Monday, June 04, 2007

Bob Klapisch: Mattingly always loyal to Joe Torre



Joe Torre and Don Mattingly during spring training.

Bergen County Record

Monday, June 4, 2007

BOSTON – Don Mattingly admits he's caught in the worst kind of Catch-22 these days, inching closer to a career as Yankees manager, but knowing it'll take Joe Torre's firing for that fantasy to become real. Mattingly doesn't just work for Torre, he respects him -- practically worships him -- so it kills him to hear the bloggers' latest war cry: Joe must go.

Dump Joe? Mattingly's eyebrows arch as if to say: Are you kidding?
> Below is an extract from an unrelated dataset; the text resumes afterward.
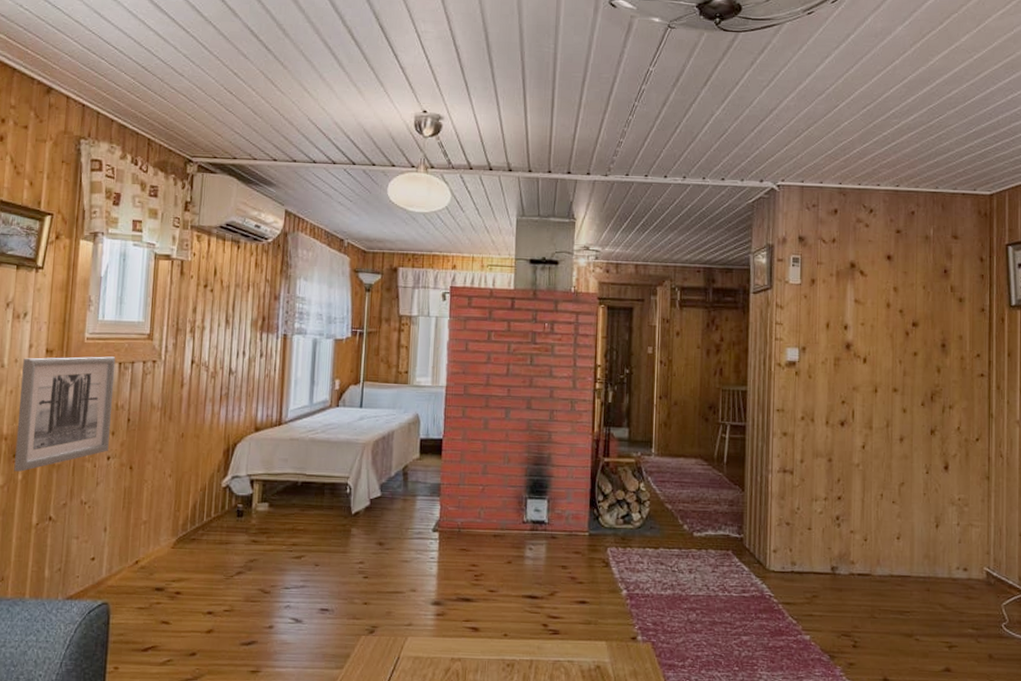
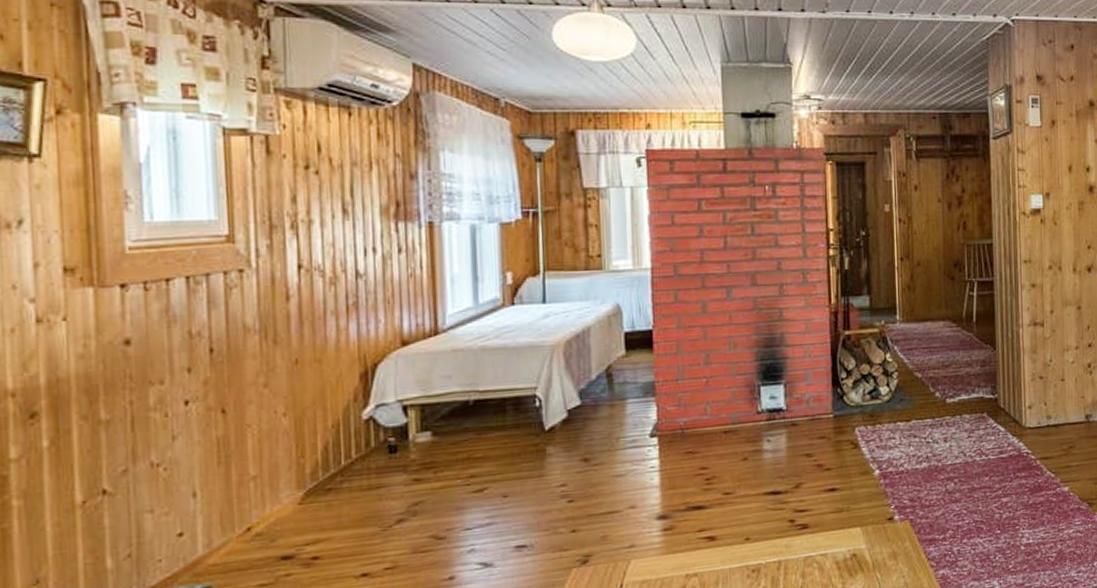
wall art: present [14,356,116,472] -> none [26,269,185,437]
"That's crazy. Joe's done so much for this team, he should be able to write his own ticket," Mattingly was saying Sunday night, hours before the Yankees and Red Sox concluded what should've been a monster weekend at Fenway with a 6-5 New York victory.
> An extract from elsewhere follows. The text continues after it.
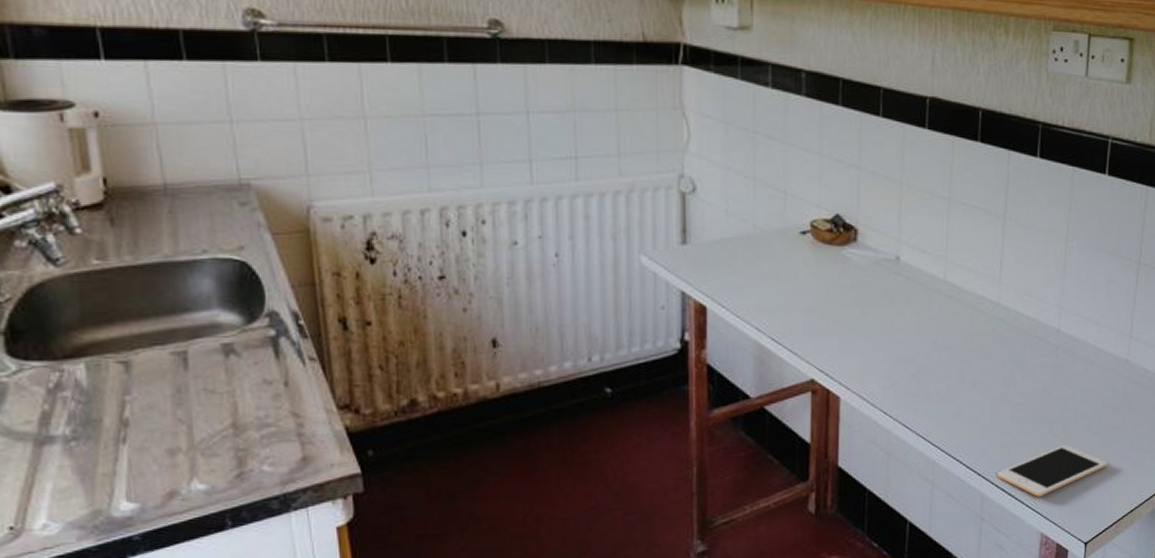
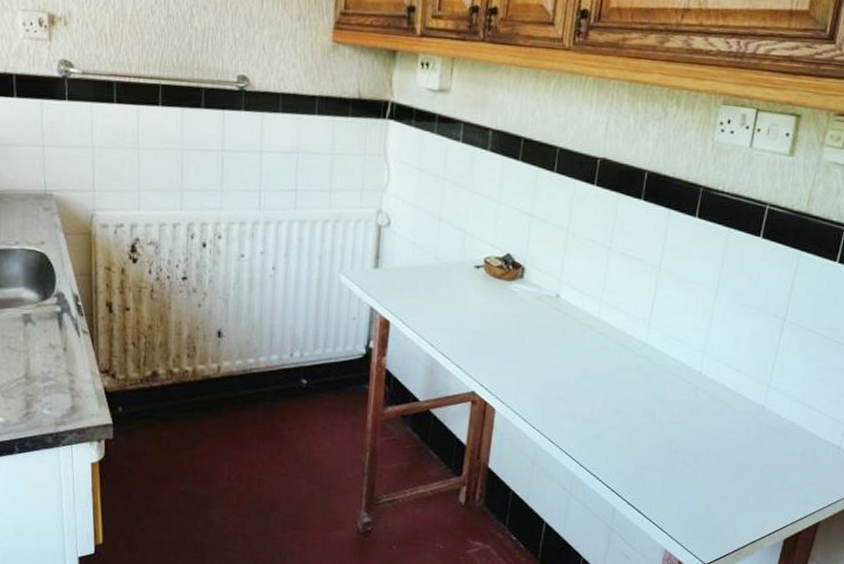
cell phone: present [997,444,1107,497] -> none [629,474,734,518]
It would've been, had it not been for a collapse that has plunged the Bombers into a double-digit deficit. The race in the East is over, and now even the wild-card berth seems beyond the Yankees' grasp. The sense of crisis is everywhere; someone, it seems is about to pay for this $200 million embarrassment.

The list of potential villains is long, indeed: the aging Bobby Abreu, the cowardly Carl Pavano, the fragile Johnny Damon and the creaky Mike Mussina.

Or maybe it's Brian Cashman, whose personnel decisions all have backfired. Still, Torre is an easier target. He's in the final season of a three-year contract, apparently putting the finishing touches on an unprecedented 11-year run of excellence.

But the Yankees look dead – even Tino Martinez and Paul O'Neill have said it – and plenty of outsiders are blaming Torre, as if those 11 years never happened. And that's what bothers Mattingly – that mindless belief that a 1980s-style firing by George Steinbrenner will, magically, heal the Yankees, even if Mattingly himself is next in line.

"Look, Joe has always been able to right this ship, and I believe he's still the man to do it," Mattingly said. "Are you telling me that just because we've had one bad half-season that Joe can't do the job anymore? That's stupid. I just don't believe that."

Mattingly is serious about Torre dictating his own future; he feels the manager deserves that equity from Steinbrenner. Whether it's another year or two -- or whether Torre moves on after 2007 -- Mattingly doesn't want to inherit the job at Torre's expense.

It's a crazy dynamic between the two men, considering that they sit side by side in the dugout, night after night. To his credit, Torre has never let his uncertain job status affect his mentoring of the young bench coach. Torre continues to teach Mattingly the way he taught Joe Girardi before he was hired by the Marlins.

"Even before he became a coach, I always thought Donnie had it in him to be a great manager," Torre said. "First, he's a man's man. Second, he has experience in New York. Third, he's not afraid of the field. And he's not lazy; he wants to keep learning."

Torre is generous with his wisdom. Whenever a strategy decision is at hand, he'll quiz Mattingly, asking him: What would you do? Torre often agrees with his pupil, but when he doesn't, he's quick to explain why not. Little by little, Mattingly is acquiring that in-game machinery that's like oxygen to a manager, although when you ask Mattingly if he's ready to actually replace Torre, he shakes his head and says, "I'm in no rush.

"I've got plenty of time, there's a lot for me to still learn," he said. Like gauging a team's mood, coaxing the stars to get along, keeping the role players motivated, managing the press, placating the owner. No job in baseball is tougher than managing the Yankees, and too few people realize just how well Torre has done that.

Maybe that's why Steinbrenner has not yet acted. Maybe he understands that before you humiliate a future Hall of Fame manager in his final season, you had better have an obvious upgrade ready to replace him.

As smart as Mattingly might some day be, he wouldn't change the Yankees' karma -- not overnight, anyway. He's the first to admit that. Remember, Mattingly is a refugee of the unstable '80s, when Steinbrenner went through managers faster than Madonna used to go through boyfriends. While the quick fix satisfied The Boss' need to flex corporate muscle, it never really made a difference on the field.

"It's the players who end up winning and losing games," Mattingly said. "I've seen too many managers get fired for me to believe it makes a difference. Maybe for a few days it does, but then it comes down to the team you have. Does it have confidence, experience, character? That's how you win and lose."

Torre's teams always have had character, simply because of the leadership that flowed from the manager's office. Torre knows how to handle Steinbrenner, he knows how to keep a slumping veteran from panicking, he's made the Yankees an attractive option to free agents.

That's the unquantifiable part of Torre's resume – invisible to many, but certainly not to Mattingly.

When asked if the Yankees can still salvage the season, Donnie Baseball said, simply, "You bet."

When asked if Torre is the man to lead the resurrection, the eyebrows flexed one more time, as if to say: Do you really have to ask?